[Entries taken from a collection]
BEGIN
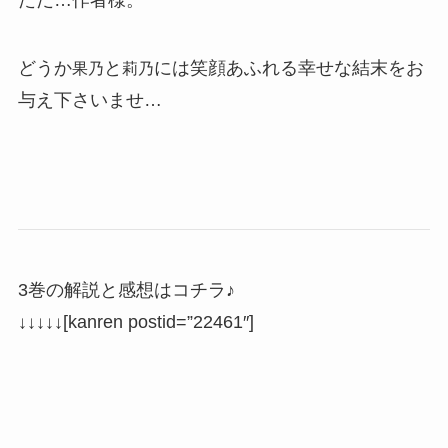
ただ…作者様。
どうか
と
には笑顔あふれる幸せな結末をお
果乃
莉乃
与え下さいませ…
3巻の解説と感想はコチラ♪
↓↓↓↓↓[kanren postid=”22461″]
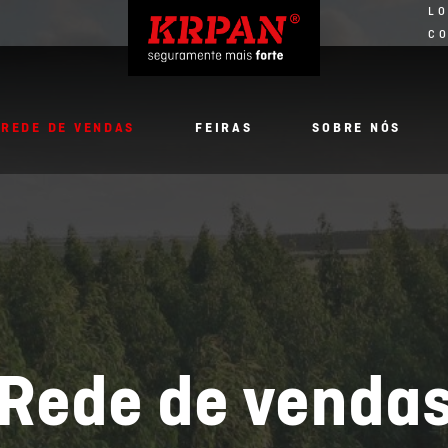
LO
C
REDE DE VENDAS
FEIRAS
SOBRE NÓS
Rede de venda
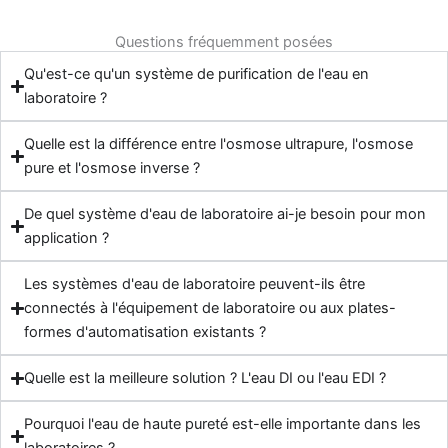
Questions fréquemment posées
Qu'est-ce qu'un système de purification de l'eau en
laboratoire ?
Quelle est la différence entre l'osmose ultrapure, l'osmose
pure et l'osmose inverse ?
De quel système d'eau de laboratoire ai-je besoin pour mon
application ?
Les systèmes d'eau de laboratoire peuvent-ils être
connectés à l'équipement de laboratoire ou aux plates-
formes d'automatisation existants ?
Quelle est la meilleure solution ? L'eau DI ou l'eau EDI ?
Pourquoi l'eau de haute pureté est-elle importante dans les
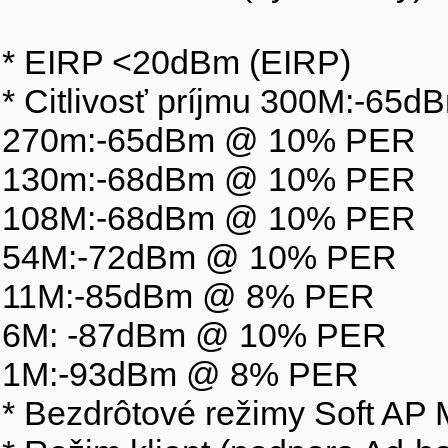
* EIRP <20dBm (EIRP)
* Citlivosť príjmu 300M:-6
270m:-65dBm @ 10% PER
130m:-68dBm @ 10% PER
108M:-68dBm @ 10% PER
54M:-72dBm @ 10% PER
11M:-85dBm @ 8% PER
6M: -87dBm @ 10% PER
1M:-93dBm @ 8% PER
* Bezdrôtové režimy Soft AP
END
■ What the exercise asks: Where the word "osmose" appears in a line of the entries, copy that line.

■ Your solution:
Quelle est la différence entre l'osmose ultrapure, l'osmose
pure et l'osmose inverse ?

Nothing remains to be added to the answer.